Unabhängig davon, um wen es sich handelt, führt die Justiz die notwendigen Strafverfolgungen durch, und wenn ein Verbrechen vorliegt, werden die entsprechenden Strafen verhängt."
RÜCKTRITT VON MHP-ABGEORDNETEN
Bezüglich der Forderung des stellvertretenden MHP-Vorsitzenden Semih Yalçın nach dem Rücktritt von drei Abgeordneten sagte Minister Tunç: "Es gibt keine Ermittlungen, die unsere Justiz erreicht haben."
Abschließend kritisierte Minister Tunç die Vorladung des ehemaligen CHP-Vorsitzenden Kemal Kılıçdaroğlu und die darauf folgenden Solidaritätsbekundungen.
Tunç erklärte dazu:
Es gibt Ermittlungs- und Strafverfahren gegen den ehemaligen Vorsitzenden der CHP. Es wurden Dossiers erstellt und an das Parlament geschickt. Aufgrund der Immunität war eine strafrechtliche Verfolgung dieser Dossiers nicht möglich. Die gegen ihn geführten Ermittlungs- und Strafverfahren sind nun wieder aktuell. Es gibt Verzerrungen in den sozialen Medien bezüglich der für morgen angesetzten Aussageaufnahme.

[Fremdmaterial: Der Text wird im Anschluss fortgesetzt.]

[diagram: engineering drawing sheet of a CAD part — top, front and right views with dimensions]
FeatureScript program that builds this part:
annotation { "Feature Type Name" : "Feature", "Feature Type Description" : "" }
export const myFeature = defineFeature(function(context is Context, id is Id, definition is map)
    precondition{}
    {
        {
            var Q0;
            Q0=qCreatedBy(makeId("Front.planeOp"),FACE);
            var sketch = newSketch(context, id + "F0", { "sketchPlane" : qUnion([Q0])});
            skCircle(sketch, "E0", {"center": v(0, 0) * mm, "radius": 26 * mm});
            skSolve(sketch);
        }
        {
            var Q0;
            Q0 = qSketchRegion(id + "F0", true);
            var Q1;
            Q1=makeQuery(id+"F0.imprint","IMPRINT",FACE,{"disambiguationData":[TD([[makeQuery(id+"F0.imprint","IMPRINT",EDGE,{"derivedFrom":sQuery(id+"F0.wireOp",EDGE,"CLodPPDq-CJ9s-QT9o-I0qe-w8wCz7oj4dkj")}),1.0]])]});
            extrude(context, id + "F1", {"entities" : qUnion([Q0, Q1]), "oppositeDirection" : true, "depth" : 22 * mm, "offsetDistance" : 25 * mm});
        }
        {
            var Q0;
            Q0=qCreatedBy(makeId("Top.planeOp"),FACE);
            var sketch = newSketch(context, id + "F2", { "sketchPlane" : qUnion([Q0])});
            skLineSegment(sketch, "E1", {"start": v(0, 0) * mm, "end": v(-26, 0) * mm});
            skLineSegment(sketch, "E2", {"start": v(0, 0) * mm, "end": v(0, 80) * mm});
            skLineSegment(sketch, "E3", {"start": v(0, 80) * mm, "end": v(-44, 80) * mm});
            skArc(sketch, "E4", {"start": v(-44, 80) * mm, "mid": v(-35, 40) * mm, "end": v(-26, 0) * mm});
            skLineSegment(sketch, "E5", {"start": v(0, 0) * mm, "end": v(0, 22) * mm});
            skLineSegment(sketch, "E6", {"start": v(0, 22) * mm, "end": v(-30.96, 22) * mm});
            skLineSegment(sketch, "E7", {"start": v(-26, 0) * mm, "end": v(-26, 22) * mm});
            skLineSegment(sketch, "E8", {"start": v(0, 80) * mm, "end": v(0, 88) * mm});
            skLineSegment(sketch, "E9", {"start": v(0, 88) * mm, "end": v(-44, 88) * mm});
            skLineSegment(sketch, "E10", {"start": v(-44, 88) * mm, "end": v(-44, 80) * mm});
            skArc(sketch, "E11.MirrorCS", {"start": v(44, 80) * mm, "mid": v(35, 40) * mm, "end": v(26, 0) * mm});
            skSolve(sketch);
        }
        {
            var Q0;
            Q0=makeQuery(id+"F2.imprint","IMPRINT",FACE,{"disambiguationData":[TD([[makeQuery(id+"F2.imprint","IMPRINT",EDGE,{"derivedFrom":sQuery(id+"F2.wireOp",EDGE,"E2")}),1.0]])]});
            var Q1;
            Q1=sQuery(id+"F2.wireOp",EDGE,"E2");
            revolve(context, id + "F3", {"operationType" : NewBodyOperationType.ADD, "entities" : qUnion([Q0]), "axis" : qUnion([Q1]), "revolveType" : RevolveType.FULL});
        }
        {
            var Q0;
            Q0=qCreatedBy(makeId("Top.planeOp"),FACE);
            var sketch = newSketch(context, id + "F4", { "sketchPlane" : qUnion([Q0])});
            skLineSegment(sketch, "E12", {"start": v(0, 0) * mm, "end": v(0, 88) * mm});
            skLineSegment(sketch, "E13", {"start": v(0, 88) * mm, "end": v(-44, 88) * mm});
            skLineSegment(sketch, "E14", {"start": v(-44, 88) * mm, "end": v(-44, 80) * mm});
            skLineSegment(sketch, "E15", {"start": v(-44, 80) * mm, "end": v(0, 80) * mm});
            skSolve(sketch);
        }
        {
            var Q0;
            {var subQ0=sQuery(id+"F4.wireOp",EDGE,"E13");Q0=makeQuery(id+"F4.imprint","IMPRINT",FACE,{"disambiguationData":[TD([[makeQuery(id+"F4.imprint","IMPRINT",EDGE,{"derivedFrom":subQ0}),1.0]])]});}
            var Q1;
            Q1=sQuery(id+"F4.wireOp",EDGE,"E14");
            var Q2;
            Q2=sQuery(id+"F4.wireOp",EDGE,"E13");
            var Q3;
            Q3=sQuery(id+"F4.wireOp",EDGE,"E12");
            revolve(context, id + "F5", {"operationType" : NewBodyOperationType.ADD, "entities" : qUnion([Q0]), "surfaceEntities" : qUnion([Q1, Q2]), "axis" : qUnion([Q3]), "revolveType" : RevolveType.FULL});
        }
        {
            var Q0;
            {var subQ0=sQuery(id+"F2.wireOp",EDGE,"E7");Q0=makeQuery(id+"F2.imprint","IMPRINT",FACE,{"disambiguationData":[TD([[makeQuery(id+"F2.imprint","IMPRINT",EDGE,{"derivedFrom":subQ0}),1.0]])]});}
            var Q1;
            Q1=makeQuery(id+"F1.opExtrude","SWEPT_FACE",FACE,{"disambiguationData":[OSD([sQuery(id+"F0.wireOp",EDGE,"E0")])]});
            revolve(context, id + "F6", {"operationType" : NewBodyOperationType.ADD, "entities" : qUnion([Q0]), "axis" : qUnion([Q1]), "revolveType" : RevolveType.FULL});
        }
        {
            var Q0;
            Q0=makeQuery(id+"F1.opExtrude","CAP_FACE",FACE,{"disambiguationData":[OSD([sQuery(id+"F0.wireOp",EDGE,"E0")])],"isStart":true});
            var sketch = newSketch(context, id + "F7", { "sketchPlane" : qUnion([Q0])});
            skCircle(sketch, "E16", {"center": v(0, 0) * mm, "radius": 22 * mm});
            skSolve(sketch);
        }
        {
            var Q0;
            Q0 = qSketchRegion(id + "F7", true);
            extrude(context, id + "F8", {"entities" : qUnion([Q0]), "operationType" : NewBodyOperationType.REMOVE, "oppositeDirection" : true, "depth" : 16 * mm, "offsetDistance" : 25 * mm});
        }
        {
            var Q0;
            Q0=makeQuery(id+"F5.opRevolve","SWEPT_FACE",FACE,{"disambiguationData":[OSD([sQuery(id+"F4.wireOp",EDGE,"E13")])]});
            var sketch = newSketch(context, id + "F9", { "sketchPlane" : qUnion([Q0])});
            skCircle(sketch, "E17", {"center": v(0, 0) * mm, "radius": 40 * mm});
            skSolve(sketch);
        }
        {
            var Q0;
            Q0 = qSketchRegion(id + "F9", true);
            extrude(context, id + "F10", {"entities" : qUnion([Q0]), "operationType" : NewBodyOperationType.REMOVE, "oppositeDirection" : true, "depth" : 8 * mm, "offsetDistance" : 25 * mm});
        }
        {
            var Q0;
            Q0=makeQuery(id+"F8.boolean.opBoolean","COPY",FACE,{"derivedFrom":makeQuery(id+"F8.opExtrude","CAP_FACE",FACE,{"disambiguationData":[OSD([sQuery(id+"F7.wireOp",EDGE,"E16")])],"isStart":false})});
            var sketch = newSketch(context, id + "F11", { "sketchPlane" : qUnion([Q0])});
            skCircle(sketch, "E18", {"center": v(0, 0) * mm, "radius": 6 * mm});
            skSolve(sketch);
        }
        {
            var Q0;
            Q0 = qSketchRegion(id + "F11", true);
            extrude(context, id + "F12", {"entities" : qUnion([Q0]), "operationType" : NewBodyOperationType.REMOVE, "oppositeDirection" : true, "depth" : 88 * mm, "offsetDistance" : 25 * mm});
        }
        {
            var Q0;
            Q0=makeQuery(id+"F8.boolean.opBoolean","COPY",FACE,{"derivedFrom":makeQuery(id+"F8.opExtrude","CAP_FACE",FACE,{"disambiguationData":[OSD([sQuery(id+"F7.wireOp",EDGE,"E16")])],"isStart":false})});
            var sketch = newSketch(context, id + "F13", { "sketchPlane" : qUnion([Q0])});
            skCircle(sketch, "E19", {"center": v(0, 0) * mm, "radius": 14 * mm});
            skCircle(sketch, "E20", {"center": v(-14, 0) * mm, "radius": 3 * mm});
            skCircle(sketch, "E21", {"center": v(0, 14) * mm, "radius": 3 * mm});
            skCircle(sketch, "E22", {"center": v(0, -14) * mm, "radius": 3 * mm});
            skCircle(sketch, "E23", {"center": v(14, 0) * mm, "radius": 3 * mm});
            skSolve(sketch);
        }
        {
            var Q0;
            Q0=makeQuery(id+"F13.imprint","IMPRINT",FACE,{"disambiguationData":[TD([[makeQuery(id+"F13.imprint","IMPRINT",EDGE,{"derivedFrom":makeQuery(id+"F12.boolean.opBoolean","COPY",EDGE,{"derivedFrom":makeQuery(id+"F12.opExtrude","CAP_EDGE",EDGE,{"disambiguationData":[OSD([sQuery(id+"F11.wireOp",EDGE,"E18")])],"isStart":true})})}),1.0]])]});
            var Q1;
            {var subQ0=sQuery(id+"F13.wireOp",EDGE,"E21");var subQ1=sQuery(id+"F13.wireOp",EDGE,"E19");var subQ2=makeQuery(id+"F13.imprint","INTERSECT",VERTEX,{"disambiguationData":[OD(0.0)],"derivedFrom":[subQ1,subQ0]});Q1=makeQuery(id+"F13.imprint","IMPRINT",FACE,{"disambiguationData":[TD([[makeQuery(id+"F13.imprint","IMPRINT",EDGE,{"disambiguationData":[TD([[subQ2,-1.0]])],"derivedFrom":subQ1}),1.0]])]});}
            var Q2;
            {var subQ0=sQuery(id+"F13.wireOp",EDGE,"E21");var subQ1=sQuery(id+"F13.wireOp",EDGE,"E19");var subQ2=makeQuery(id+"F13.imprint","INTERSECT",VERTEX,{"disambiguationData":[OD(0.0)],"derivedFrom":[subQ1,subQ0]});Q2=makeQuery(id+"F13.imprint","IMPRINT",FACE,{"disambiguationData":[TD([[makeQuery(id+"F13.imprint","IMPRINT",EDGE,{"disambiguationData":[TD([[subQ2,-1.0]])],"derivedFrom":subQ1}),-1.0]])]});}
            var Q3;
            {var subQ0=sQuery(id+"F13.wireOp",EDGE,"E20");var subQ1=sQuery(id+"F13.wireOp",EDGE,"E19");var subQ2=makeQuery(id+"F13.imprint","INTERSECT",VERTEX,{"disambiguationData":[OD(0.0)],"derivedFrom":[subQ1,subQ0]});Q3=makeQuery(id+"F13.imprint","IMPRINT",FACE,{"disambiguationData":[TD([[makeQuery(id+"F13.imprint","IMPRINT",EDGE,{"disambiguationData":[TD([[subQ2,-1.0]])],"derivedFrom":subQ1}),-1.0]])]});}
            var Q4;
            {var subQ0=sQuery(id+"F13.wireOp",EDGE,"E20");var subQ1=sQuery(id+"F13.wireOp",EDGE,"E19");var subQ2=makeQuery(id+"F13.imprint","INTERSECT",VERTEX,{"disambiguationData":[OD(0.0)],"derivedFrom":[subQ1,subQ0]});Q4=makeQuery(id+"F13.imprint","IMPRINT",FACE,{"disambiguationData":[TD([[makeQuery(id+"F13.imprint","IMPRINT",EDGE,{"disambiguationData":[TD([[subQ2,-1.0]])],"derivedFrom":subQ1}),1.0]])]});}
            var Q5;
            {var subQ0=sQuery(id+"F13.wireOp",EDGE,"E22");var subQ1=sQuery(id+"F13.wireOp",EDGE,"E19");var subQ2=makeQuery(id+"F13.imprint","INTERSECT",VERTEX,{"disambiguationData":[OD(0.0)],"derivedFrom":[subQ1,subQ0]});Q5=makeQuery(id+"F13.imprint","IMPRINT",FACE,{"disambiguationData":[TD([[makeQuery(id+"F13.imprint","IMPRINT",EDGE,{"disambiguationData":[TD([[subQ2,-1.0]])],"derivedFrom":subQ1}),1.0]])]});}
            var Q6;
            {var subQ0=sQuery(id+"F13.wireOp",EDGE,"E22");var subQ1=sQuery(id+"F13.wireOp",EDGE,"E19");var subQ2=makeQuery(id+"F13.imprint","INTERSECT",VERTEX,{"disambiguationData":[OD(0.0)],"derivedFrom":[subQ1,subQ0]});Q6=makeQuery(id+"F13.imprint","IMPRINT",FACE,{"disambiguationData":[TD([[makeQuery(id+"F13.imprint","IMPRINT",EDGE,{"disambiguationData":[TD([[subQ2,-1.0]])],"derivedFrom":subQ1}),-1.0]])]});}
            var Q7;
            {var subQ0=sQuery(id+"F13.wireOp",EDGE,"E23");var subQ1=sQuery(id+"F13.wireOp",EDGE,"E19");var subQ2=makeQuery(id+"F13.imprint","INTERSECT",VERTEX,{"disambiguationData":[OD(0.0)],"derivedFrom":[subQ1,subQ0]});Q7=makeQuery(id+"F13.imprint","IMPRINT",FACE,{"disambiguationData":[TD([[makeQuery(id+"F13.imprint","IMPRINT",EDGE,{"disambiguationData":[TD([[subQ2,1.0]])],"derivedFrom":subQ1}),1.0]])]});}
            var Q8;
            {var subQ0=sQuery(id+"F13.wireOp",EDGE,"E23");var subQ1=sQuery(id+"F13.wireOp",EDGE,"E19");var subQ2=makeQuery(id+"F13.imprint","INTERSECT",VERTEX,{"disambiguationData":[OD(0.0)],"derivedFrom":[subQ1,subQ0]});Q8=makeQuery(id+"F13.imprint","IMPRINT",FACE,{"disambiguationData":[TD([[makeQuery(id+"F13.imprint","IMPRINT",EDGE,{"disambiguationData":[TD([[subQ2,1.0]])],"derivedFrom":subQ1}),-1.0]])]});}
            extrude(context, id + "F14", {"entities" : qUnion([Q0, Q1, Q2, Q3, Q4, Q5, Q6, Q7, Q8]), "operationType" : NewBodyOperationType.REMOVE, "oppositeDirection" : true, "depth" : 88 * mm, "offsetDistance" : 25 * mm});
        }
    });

Tunç reagierte auch auf die Aufrufe, "die Reihen zu schließen", und verwies auf die Ermittlungen der Justiz im Zusammenhang mit Kundgebungen im Jahr 2014 sowie auf Äußerungen gegenüber Erdoğan, die zu den Ermittlungen geführt hätten.
Tunç gab an, dass die Akten zusammengelegt wurden, der Fall aus Mersin nach Ankara übertragen wurde und die Aussage dort aufgenommen werde.
"Das beste Beispiel dafür, dass man mit Verleumdung nicht weiterkommt, ist der CHP-Vorsitzende", sagte Tunç und fügte hinzu: "Unsere Nation sagt Nein zur Politik der Verleumdung."